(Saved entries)
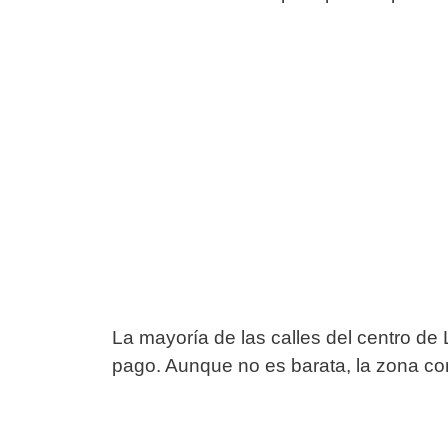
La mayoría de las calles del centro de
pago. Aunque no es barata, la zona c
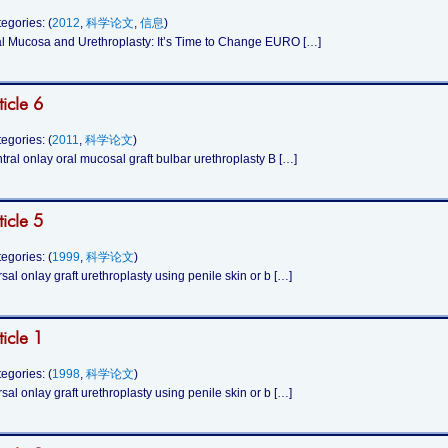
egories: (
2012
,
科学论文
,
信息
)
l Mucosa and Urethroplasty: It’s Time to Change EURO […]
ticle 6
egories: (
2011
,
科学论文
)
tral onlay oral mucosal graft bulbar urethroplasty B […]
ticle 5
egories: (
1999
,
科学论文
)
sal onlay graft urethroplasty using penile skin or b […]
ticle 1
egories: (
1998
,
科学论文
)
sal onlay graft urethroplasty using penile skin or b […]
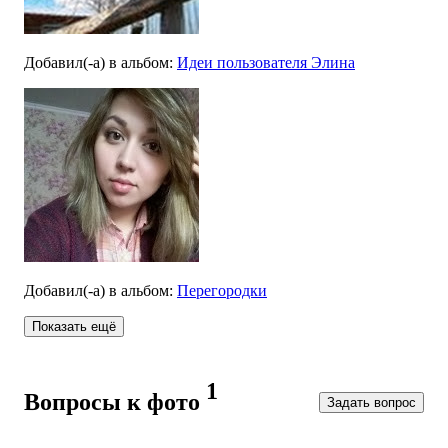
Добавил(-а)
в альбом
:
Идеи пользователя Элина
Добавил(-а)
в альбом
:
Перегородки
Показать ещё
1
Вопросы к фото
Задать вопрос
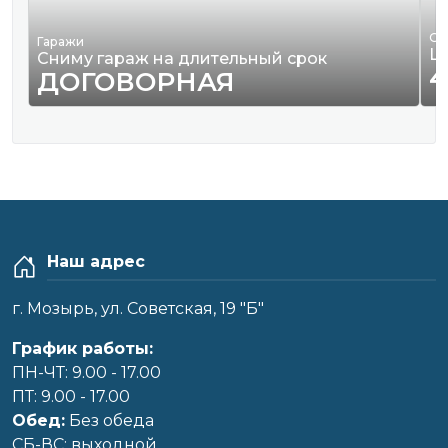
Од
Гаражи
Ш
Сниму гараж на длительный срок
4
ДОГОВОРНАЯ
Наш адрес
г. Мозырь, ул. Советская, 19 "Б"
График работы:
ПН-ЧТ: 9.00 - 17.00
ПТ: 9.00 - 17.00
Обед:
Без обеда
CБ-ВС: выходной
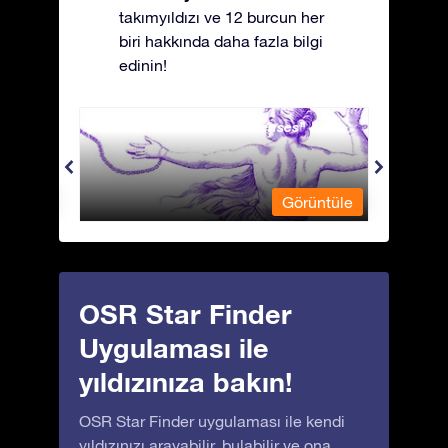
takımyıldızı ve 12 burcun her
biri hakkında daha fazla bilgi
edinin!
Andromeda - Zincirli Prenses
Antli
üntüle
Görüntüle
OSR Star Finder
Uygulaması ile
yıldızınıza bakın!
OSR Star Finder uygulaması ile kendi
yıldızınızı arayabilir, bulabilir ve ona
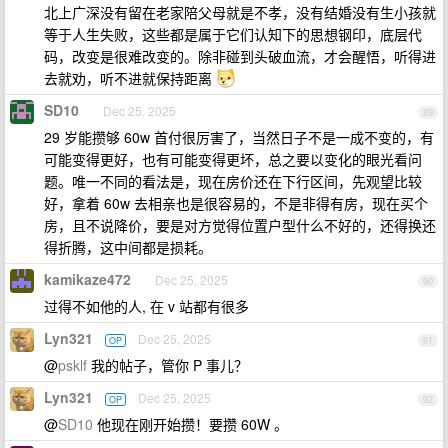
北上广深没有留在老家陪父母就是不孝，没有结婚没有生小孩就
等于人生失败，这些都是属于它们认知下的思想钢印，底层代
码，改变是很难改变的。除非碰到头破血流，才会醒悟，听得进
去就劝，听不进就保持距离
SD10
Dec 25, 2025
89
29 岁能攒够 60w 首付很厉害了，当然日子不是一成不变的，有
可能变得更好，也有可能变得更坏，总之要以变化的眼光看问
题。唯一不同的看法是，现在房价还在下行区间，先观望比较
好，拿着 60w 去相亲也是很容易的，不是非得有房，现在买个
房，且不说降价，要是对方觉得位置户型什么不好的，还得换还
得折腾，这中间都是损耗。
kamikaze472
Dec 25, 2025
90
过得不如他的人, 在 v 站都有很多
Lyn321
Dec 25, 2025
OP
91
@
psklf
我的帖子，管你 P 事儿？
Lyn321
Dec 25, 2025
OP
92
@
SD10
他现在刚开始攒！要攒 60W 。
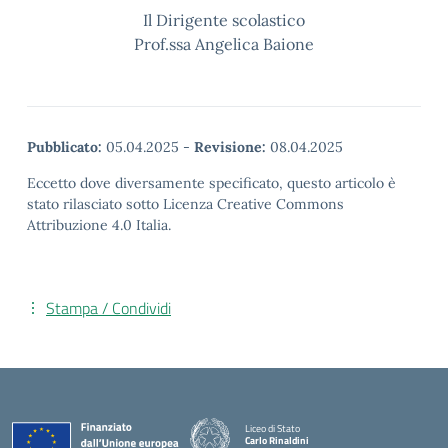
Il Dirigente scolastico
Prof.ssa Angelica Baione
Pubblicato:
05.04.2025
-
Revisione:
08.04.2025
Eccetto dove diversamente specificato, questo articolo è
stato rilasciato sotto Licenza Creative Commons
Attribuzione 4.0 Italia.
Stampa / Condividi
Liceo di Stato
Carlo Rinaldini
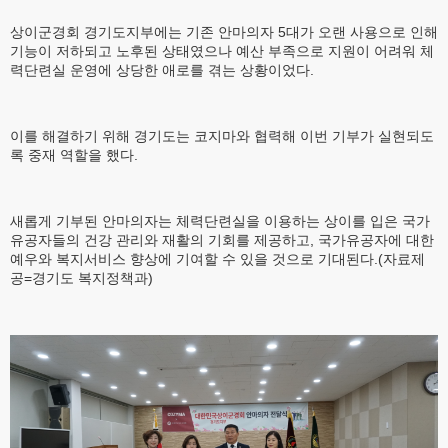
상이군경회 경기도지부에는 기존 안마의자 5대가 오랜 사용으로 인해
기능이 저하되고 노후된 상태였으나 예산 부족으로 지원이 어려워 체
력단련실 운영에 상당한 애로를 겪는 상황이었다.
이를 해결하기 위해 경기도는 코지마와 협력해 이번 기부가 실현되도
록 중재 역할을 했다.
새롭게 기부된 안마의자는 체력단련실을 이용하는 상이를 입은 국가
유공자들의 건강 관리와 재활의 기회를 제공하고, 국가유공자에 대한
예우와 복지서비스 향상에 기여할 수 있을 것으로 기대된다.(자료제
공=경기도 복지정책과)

## Assigned task
Present the text of every line in the data above as a Markdown table with the columns "No." and "Text," numbering each row and omitting blank lines. Leave the pictures out of the answer.

## Finished exercise
| No. | Text |
|---|---|
| 1 | La mayoría de las calles del centro de |
| 2 | pago. Aunque no es barata, la zona c |
| 3 | egories: ( |
| 4 | 2012 |
| 5 | , |
| 6 | 科学论文 |
| 7 | , |
| 8 | 信息 |
| 9 | ) |
| 10 | l Mucosa and Urethroplasty: It’s Time to Change EURO […] |
| 11 | ticle 6 |
| 12 | egories: ( |
| 13 | 2011 |
| 14 | , |
| 15 | 科学论文 |
| 16 | ) |
| 17 | tral onlay oral mucosal graft bulbar urethroplasty B […] |
| 18 | ticle 5 |
| 19 | egories: ( |
| 20 | 1999 |
| 21 | , |
| 22 | 科学论文 |
| 23 | ) |
| 24 | sal onlay graft urethroplasty using penile skin or b […] |
| 25 | ticle 1 |
| 26 | egories: ( |
| 27 | 1998 |
| 28 | , |
| 29 | 科学论文 |
| 30 | ) |
| 31 | sal onlay graft urethroplasty using penile skin or b […] |
| 32 | Добавил(-а) |
| 33 | в альбом |
| 34 | : |
| 35 | Идеи пользователя Элина |
| 36 | Добавил(-а) |
| 37 | в альбом |
| 38 | : |
| 39 | Перегородки |
| 40 | Показать ещё |
| 41 | 1 |
| 42 | Вопросы к фото |
| 43 | Задать вопрос |
| 44 | Од |
| 45 | Гаражи |
| 46 | Ш |
| 47 | Сниму гараж на длительный срок |
| 48 | 4 |
| 49 | ДОГОВОРНАЯ |
| 50 | Наш адрес |
| 51 | г. Мозырь, ул. Советская, 19 "Б" |
| 52 | График работы: |
| 53 | ПН-ЧТ: 9.00 - 17.00 |
| 54 | ПТ: 9.00 - 17.00 |
| 55 | Обед: |
| 56 | Без обеда |
| 57 | CБ-ВС: выходной |
| 58 | takımyıldızı ve 12 burcun her |
| 59 | biri hakkında daha fazla bilgi |
| 60 | edinin! |
| 61 | Andromeda - Zincirli Prenses |
| 62 | Antli |
| 63 | üntüle |
| 64 | Görüntüle |
| 65 | OSR Star Finder |
| 66 | Uygulaması ile |
| 67 | yıldızınıza bakın! |
| 68 | OSR Star Finder uygulaması ile kendi |
| 69 | yıldızınızı arayabilir, bulabilir ve ona |
| 70 | 北上广深没有留在老家陪父母就是不孝，没有结婚没有生小孩就 |
| 71 | 等于人生失败，这些都是属于它们认知下的思想钢印，底层代 |
| 72 | 码，改变是很难改变的。除非碰到头破血流，才会醒悟，听得进 |
| 73 | 去就劝，听不进就保持距离 |
| 74 | SD10 |
| 75 | Dec 25, 2025 |
| 76 | 89 |
| 77 | 29 岁能攒够 60w 首付很厉害了，当然日子不是一成不变的，有 |
| 78 | 可能变得更好，也有可能变得更坏，总之要以变化的眼光看问 |
| 79 | 题。唯一不同的看法是，现在房价还在下行区间，先观望比较 |
| 80 | 好，拿着 60w 去相亲也是很容易的，不是非得有房，现在买个 |
| 81 | 房，且不说降价，要是对方觉得位置户型什么不好的，还得换还 |
| 82 | 得折腾，这中间都是损耗。 |
| 83 | kamikaze472 |
| 84 | Dec 25, 2025 |
| 85 | 90 |
| 86 | 过得不如他的人, 在 v 站都有很多 |
| 87 | Lyn321 |
| 88 | Dec 25, 2025 |
| 89 | OP |
| 90 | 91 |
| 91 | @ |
| 92 | psklf |
| 93 | 我的帖子，管你 P 事儿？ |
| 94 | Lyn321 |
| 95 | Dec 25, 2025 |
| 96 | OP |
| 97 | 92 |
| 98 | @ |
| 99 | SD10 |
| 100 | 他现在刚开始攒！要攒 60W 。 |
| 101 | Il Dirigente scolastico |
| 102 | Prof.ssa Angelica Baione |
| 103 | Pubblicato: |
| 104 | 05.04.2025 |
| 105 | - |
| 106 | Revisione: |
| 107 | 08.04.2025 |
| 108 | Eccetto dove diversamente specificato, questo articolo è |
| 109 | stato rilasciato sotto Licenza Creative Commons |
| 110 | Attribuzione 4.0 Italia. |
| 111 | Stampa / Condividi |
| 112 | Liceo di Stato |
| 113 | Carlo Rinaldini |
| 114 | 상이군경회 경기도지부에는 기존 안마의자 5대가 오랜 사용으로 인해 |
| 115 | 기능이 저하되고 노후된 상태였으나 예산 부족으로 지원이 어려워 체 |
| 116 | 력단련실 운영에 상당한 애로를 겪는 상황이었다. |
| 117 | 이를 해결하기 위해 경기도는 코지마와 협력해 이번 기부가 실현되도 |
| 118 | 록 중재 역할을 했다. |
| 119 | 새롭게 기부된 안마의자는 체력단련실을 이용하는 상이를 입은 국가 |
| 120 | 유공자들의 건강 관리와 재활의 기회를 제공하고, 국가유공자에 대한 |
| 121 | 예우와 복지서비스 향상에 기여할 수 있을 것으로 기대된다.(자료제 |
| 122 | 공=경기도 복지정책과) |